Book Read Free

China Court

Page 29

by Rumer Godden


  ‘It isn’t whacking. Most of our chaps have a thousand a year at least,’ says Borowis aggrieved.

  ‘Doesn’t anyone live on their pay?’ says John Henry.

  ‘They couldn’t. You don’t understand, Jod. It’s all very well for you.’

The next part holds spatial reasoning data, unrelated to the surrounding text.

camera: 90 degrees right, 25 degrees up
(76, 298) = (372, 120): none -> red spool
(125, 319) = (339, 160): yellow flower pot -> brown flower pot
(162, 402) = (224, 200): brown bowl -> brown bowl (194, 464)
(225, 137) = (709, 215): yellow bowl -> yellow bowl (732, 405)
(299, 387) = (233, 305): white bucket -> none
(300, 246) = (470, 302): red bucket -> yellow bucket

  Mysteriously, it is. John Henry has only an allowance – ‘like a schoolboy,’ he says. It is ridiculously small, but it is all he needs, though sometimes he feels he ought to rebel against this taking for granted. ‘What if I won’t?’ asks John Henry. ‘Won’t stay here? Suppose I say I want to go into the army, or the navy, or be a doctor?’ – but he knows he does not. The St Probus and Canverisk businesses suit him exactly, as they suit his grandfather, and it is a soothing thought that in the quarry and the works he, not Borowis, is the king pin. ‘If it came to a showdown,’ John Henry tells Ripsie – and sometimes he longs for it to come to a showdown – ‘they would have to give me everything I want, because there’s no one else to carry on. No one.’ This gives him a respectability and a decency that Borowis with all his magnificence has not. ‘I haven’t any debts.’ John Henry says this without smugness; he says it gratefully. ‘No debts; no ambitions, but I don’t have to marry Isabel.’

  ‘What can I do?’ groans Borowis.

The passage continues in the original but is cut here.